While it was not known whether the hacker had found any buyers, the BBC's security team responded to the issue on Saturday and believed it had secured the site, Reuters quoted a person familiar with the cleanup effort as saying.
According to the report, it could not determine whether the hackers stole data or caused damage in the attack.
It was not clear how the BBC, the world's oldest and largest broadcaster, used that site, ftp.bbc.co.uk, as FTP systems are meant for managing the transfer of large data files over the internet.
Hold Security LLC, a cyber-security firm in Milwaukee that monitors underground cyber-crime forums in search of stolen information, first detected the attack.

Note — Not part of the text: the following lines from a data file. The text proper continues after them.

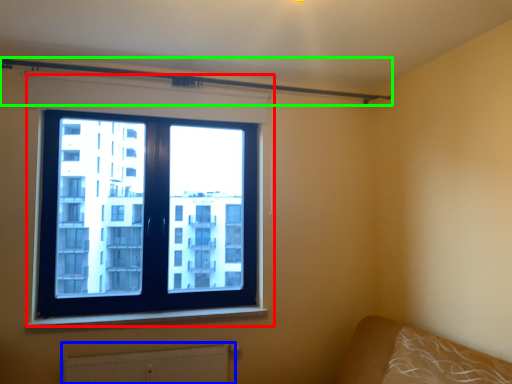
Question: Considering the real-world distances, which object is closest to window (highlighted by a red box)? radiator (highlighted by a blue box) or beam (highlighted by a green box).

Choices:
 (A) radiator
 (B) beam

Answer: (B)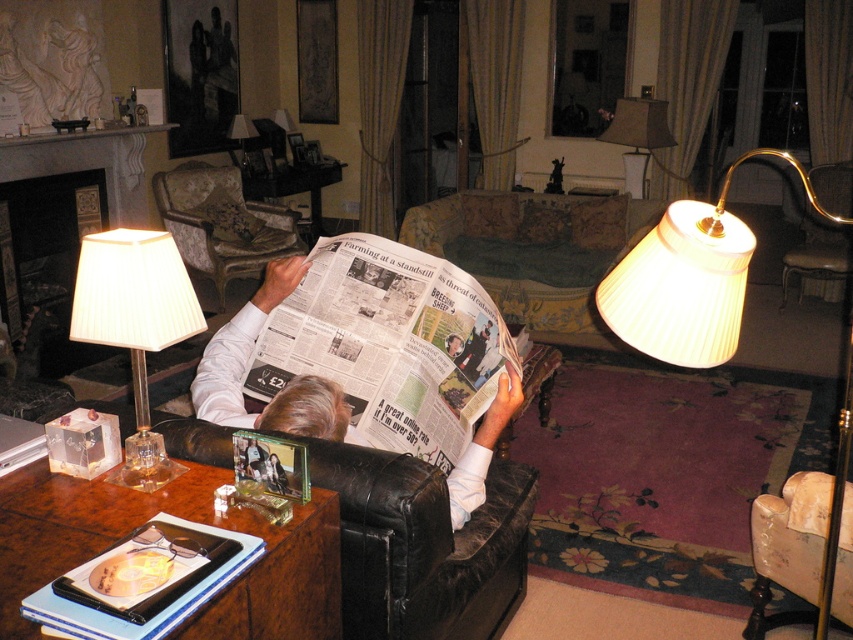
Does green fabric couch at center have a smaller size compared to gold polished metal armchair at right?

According to the firm's founder and chief information security officer, Alex Holden, who spoke to Reuters, the firm's researchers observed a notorious Russian hacker known by the monikers "HASH" and "Rev0lver," attempting to sell access to the BBC server on 25 December.
Holden added, "HASH" tried to convince high-profile hackers that he had infiltrated the site by showing them files that could only be accessed by somebody who really controlled it. The hacker posted files that could have been accessed only by someone in control of the server in a bid to prove he had gained access to the BBC server.

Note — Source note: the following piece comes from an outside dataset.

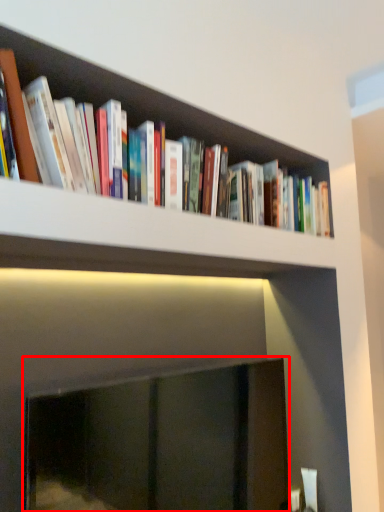
Question: Observing the image, what is the correct spatial positioning of fireplace (annotated by the red box) in reference to book?

Choices:
 (A) right
 (B) left

Answer: (B)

It is not known, whether "HASH" found willing buyers, but it could be inferred that anyone who was willing to pay the access fee had around 72 hours for downloading all the sensitive information located on the hacked server.
Though there was no evidence of transaction between the hacker and the buyer, such transactions are always carried out clandistinely and lack of evidence did not constitute definite proof that no data had been stolen, the report said.
According to Justin Clarke, a principal consultant for the cybersecurity firm Cylance Inc, who spoke to Reuters, "HASH" was offering access to a minor server within the complex structure of BBC network, but serious criminals could be interested in buying such access in order to stage serious data heists.
He said, accessing that server established a foothold within BBC's network which might allow an attacker to pivot and gain further access to internal BBC resources.